The world No. 1 began the fourth set aggressively, breaking for a 2-1 lead. Thiem broke back, but Djokovic struck again and moved ahead at 4-2.
An unperturbedThiem broke back as Djokovic tussled with the chair umpire, complaining that the service clock was starting too soon.
Djokovic served to stay in the match at 5-4 and broke Thiem in his next service game to take a 6-5 lead, then serving out the set.
Thiem broke Djokovic early in the decider to go 3-1 ahead and followed that up with a hold of serve.
Rain then delayed play for an hour. On return to the court, Djokovic completed a hold of serve and broke Thiem to take the set back on serve, the second time in two days that the world No. 1 has done so after a rain break.
But Thiem broke back immediately, winning four straight points, to serve for the match, but was then broken Djokovic to go back on serve.
Thiem finally broke Djokovic on his third match at 6-5 to progress to the final.
Djokovic was looking to emulate Australian great Rod Laver, who won the calendar year Grand Slam once in the Open era and prior to that – in 1962 and 1969.
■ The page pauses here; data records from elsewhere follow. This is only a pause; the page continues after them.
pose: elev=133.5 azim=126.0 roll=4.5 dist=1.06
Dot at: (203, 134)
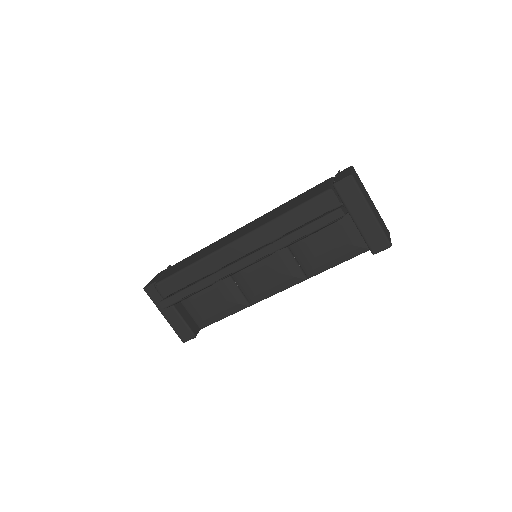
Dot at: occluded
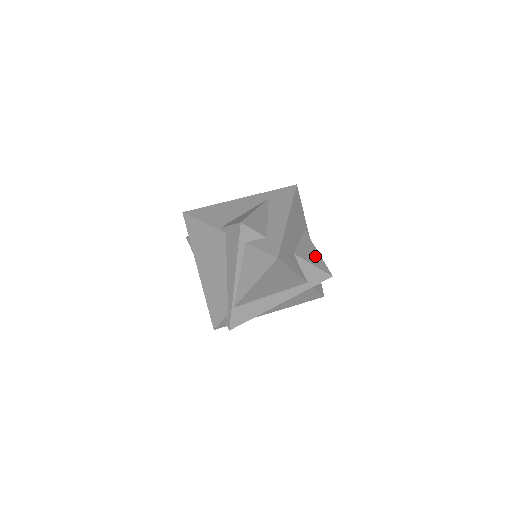
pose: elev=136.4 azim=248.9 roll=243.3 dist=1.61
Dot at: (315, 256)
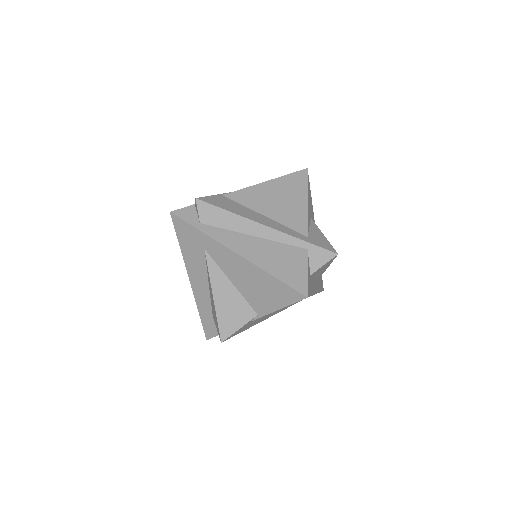
Dot at: occluded
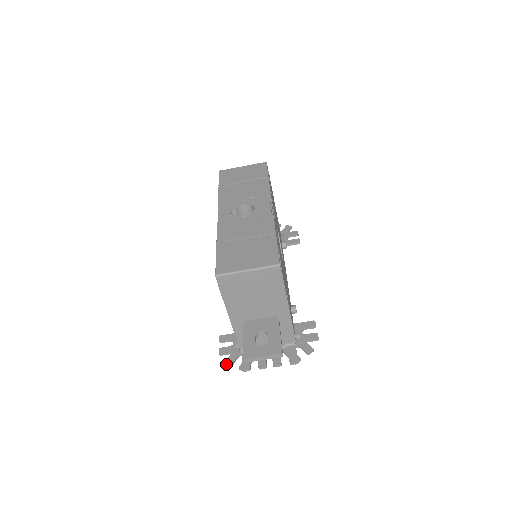
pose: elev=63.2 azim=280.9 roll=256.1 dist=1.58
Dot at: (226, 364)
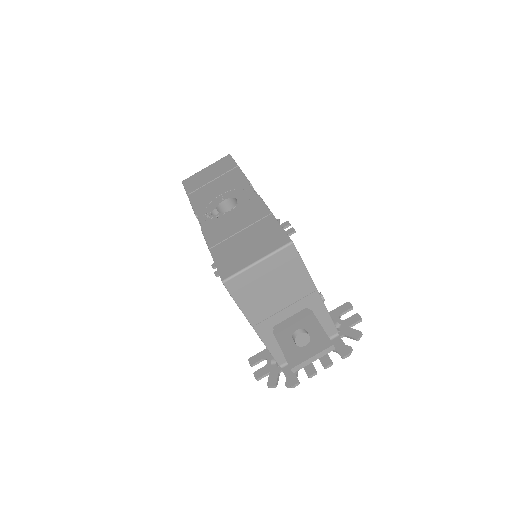
Dot at: (269, 387)
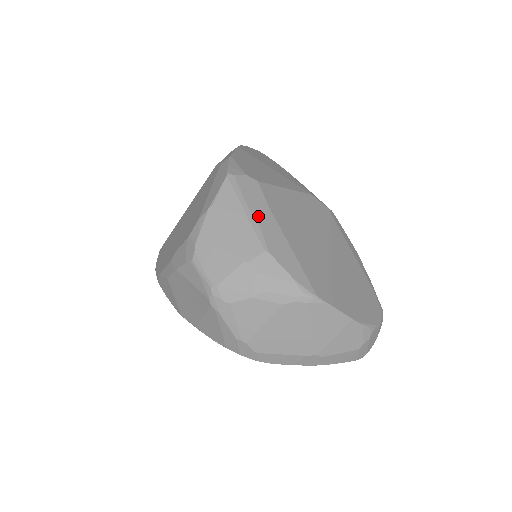
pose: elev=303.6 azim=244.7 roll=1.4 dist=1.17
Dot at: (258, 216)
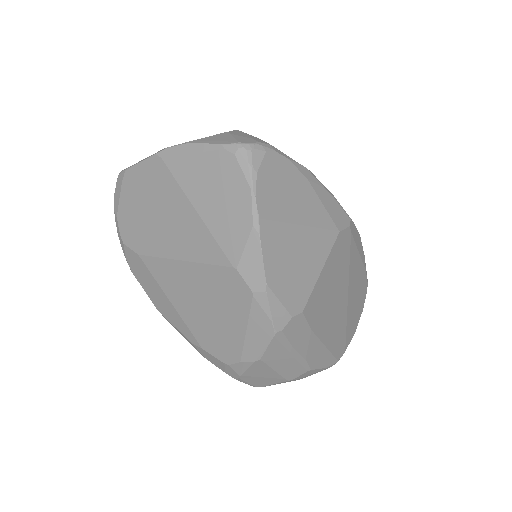
Dot at: (303, 350)
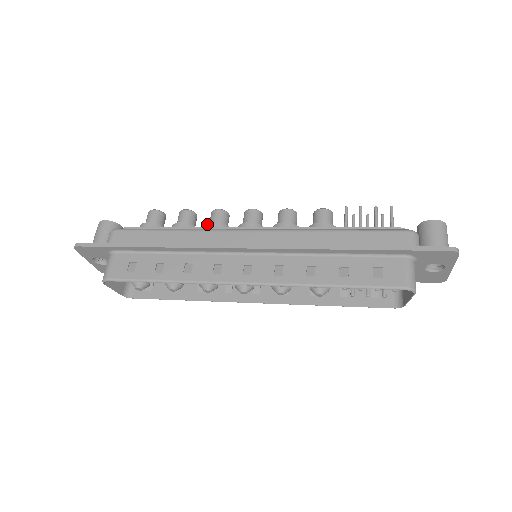
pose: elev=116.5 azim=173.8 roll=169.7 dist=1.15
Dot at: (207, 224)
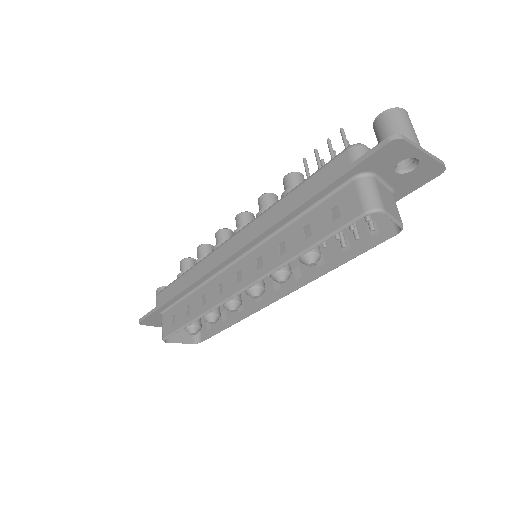
Dot at: (212, 250)
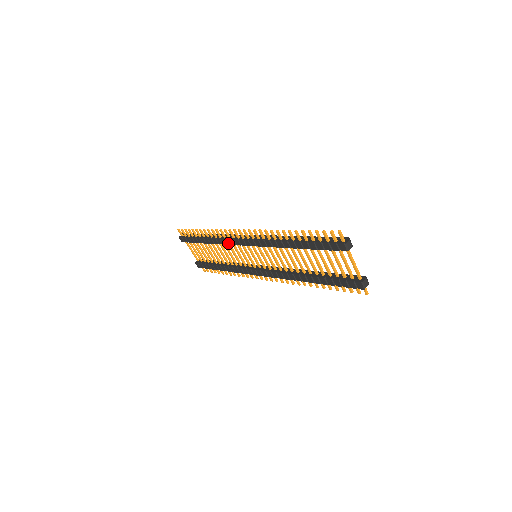
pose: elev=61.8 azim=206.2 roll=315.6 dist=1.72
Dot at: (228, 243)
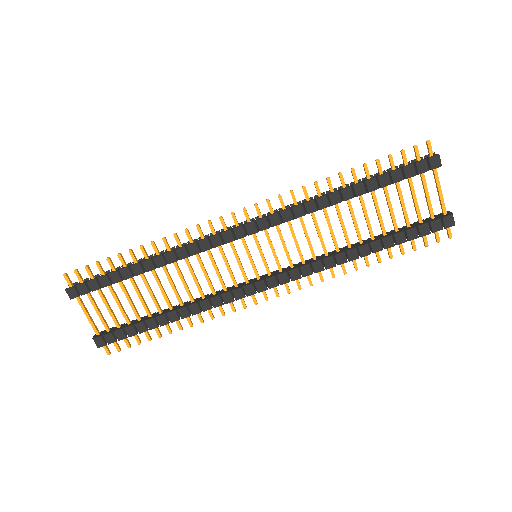
Dot at: (204, 248)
The Serbian world No. 1 had chance to do that in 2015 but was beaten in the final by Stan Wawrinka. He won the other three Majors that year. But he went on to hold all four when he won the Australian Open and French Open in 2016 – completing what’s called the ‘Djoker Slam.’
Thiem will play his second straight final at Roland-Garros against 11-time winner Rafael Nadal, who beat Roger Federer in straight sets on Friday.